What you have to do | Copy the lines of the records from the one containing "- **Content-Type**: Not defined" through the one containing "[[Back to top]](#)", inclusive, exactly as they appear.

Exercise materials |
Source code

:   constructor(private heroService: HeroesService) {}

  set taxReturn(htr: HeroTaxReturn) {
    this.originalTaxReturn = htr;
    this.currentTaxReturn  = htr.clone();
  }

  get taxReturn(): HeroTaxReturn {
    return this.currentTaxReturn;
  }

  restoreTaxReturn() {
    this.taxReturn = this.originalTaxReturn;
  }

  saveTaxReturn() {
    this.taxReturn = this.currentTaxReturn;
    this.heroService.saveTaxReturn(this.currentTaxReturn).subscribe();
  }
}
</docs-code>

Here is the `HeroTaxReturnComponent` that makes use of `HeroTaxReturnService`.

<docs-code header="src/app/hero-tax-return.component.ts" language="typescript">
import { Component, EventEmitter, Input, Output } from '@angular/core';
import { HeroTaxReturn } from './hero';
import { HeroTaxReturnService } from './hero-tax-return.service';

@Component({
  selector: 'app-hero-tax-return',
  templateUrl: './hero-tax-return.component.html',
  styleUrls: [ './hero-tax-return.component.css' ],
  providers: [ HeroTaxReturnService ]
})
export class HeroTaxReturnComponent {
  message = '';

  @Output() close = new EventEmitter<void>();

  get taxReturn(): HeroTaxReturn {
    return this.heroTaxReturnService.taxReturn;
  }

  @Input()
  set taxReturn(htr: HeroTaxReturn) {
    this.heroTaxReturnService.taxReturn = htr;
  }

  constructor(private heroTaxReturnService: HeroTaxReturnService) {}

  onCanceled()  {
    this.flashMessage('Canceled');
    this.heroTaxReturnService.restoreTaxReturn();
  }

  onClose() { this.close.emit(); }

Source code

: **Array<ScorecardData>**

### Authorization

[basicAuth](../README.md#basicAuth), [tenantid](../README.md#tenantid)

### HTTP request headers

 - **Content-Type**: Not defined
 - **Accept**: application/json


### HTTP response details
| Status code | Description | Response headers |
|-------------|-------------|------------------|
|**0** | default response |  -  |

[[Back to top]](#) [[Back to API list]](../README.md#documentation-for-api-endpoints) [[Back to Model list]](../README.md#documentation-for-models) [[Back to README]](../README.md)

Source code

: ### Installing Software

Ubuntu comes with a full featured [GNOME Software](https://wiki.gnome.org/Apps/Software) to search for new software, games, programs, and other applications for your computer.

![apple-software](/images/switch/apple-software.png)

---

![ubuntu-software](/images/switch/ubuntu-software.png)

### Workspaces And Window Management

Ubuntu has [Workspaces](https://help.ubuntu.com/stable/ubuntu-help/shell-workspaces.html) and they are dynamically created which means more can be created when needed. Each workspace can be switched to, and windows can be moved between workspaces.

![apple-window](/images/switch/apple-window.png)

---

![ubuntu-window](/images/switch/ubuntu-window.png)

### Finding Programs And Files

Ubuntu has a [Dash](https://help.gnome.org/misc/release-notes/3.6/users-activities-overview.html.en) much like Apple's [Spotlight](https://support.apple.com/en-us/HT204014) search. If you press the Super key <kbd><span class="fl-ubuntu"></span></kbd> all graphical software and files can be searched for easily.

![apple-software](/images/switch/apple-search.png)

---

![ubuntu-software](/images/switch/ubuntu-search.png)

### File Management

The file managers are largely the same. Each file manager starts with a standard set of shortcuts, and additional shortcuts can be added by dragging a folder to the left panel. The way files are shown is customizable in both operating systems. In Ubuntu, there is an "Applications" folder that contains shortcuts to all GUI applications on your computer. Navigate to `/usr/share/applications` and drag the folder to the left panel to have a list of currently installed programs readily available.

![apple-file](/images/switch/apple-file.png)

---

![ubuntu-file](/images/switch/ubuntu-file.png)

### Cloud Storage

Answer to the problem |
 - **Content-Type**: Not defined
 - **Accept**: application/json


### HTTP response details
| Status code | Description | Response headers |
|-------------|-------------|------------------|
|**0** | default response |  -  |

[[Back to top]](#) [[Back to API list]](../README.md#documentation-for-api-endpoints) [[Back to Model list]](../README.md#documentation-for-models) [[Back to README]](../README.md)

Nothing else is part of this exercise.